Your instructions ▸ In the listing below, find every line containing "none" and copy it out.

Given entries ▸
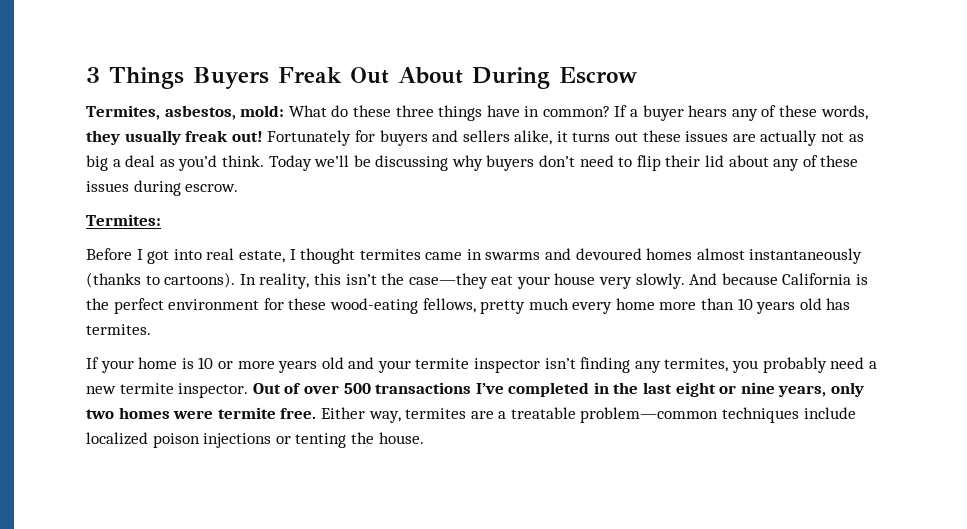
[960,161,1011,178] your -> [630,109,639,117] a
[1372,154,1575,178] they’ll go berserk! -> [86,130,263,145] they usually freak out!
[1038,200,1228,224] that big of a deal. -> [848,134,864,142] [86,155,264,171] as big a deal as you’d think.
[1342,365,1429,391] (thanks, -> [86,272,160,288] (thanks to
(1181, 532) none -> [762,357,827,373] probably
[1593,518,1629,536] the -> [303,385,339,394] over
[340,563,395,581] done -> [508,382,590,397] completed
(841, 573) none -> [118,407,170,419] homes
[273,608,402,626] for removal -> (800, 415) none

Answer to this problem ▸
(1181, 532) none -> [762,357,827,373] probably
(841, 573) none -> [118,407,170,419] homes
[273,608,402,626] for removal -> (800, 415) none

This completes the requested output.